Threats beyond Pakistan border
indicated in a video recorded in April 2010 the TTP would make cities in the United States a "main target" in response to U.S. drone attacks on TTP leaders. The TTP claimed responsibility for the December 2009 suicide attack on CIA facilities in Camp Chapman in Afghanistan, as well as the attempted bombing in Times Square in May 2010.In July 2012, the TTP threatened to attack Myanmar in the wake of sectarian violence against Rohingya Muslims in the Arakan state. TTP spokesman Ehsanullah demanded the Pakistani government sever relations with Myanmar and close the Burmese embassy in Islamabad, and warned of attacks against Burmese interests if no action was taken. While the TTP has been conducting an insurgency in Pakistan, its ability to expand operations to other countries has been questioned. This was a rare occasion in which it warned of violence in another country.
Leadership crisis
In August 2009, a missile strike from a suspected U.S. drone killed Baitullah Mehsud. The TTP soon held a shura to appoint his successor. Government sources reported that fighting broke out during the shura between Hakimullah Mehsud and Wali-ur-Rehman. While Pakistani news channels reported that Hakimullah had been killed in the shooting, Interior Minister Rehman Malik could not confirm his death. On 18 August, Pakistani security officials announced the capture of Maulvi Omar, chief spokesperson of the TTP. Omar, who had denied the death of Baitullah, retracted his previous statements and confirmed the leader's death in the missile strike. He also acknowledged turmoil among TTP leadership following the killing.After Omar's capture, Maulana Faqir Mohammed announced to the BBC that he would assume temporary leadership of the TTP and that Muslim Khan would serve as the organizsation's primary spokesperson. He also maintained that Baitullah had not been killed, but rather was in bad health. Faqir further elaborated that decisions over leadership of the umbrella group would only be made in consultation and consensus with a variety of different TTP leaders. "The congregation of TTP leaders has 32 members and no important decision can be taken without their consultation," he told the BBC. He reported to the AFP that both Hakimullah Mehsud and Wali-ur-Rehman had approved his appointment as temporary leader of the militant group. Neither militant had publicly confirmed Faqir's statement, and analysts cited by Dawn News believed the assumption of leadership actually indicated a power struggle.

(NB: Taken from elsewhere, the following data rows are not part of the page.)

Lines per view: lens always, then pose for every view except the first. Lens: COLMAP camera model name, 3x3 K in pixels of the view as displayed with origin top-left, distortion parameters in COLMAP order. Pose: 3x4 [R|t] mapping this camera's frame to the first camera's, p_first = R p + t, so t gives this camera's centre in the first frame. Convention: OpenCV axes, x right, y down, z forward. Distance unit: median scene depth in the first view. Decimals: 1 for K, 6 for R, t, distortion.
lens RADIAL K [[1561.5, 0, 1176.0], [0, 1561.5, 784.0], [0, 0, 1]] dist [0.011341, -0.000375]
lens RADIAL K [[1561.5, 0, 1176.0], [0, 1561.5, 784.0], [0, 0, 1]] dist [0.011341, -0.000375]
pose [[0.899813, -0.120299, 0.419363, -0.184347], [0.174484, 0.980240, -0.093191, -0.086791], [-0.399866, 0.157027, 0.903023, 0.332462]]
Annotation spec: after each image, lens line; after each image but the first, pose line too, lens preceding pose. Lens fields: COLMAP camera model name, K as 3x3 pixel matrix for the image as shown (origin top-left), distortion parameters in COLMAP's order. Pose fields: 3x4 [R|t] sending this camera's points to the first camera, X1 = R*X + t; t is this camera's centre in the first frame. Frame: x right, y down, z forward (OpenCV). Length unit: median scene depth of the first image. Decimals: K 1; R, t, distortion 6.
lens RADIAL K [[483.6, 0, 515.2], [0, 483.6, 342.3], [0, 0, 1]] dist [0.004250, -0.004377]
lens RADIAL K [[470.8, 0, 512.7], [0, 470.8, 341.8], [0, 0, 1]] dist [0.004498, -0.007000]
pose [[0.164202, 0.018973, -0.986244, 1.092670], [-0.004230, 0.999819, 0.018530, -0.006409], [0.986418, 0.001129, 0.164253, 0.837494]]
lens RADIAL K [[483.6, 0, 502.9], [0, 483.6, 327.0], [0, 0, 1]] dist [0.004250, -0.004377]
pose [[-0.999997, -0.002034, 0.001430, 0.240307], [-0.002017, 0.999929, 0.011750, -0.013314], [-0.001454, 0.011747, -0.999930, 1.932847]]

Two days later Faqir Mohammed retracted his claims of temporary leadership and said that Hakimullah Mehsud had been selected leader of the TTP. Faqir declared that the 42-member shura had also decided that Azam Tariq would serve as the TTP's primary spokesperson, rather than Muslim Khan.
Under the leadership of Hakimullah, the TTP intensified its suicide campaign against the Pakistani state and against civilian targets.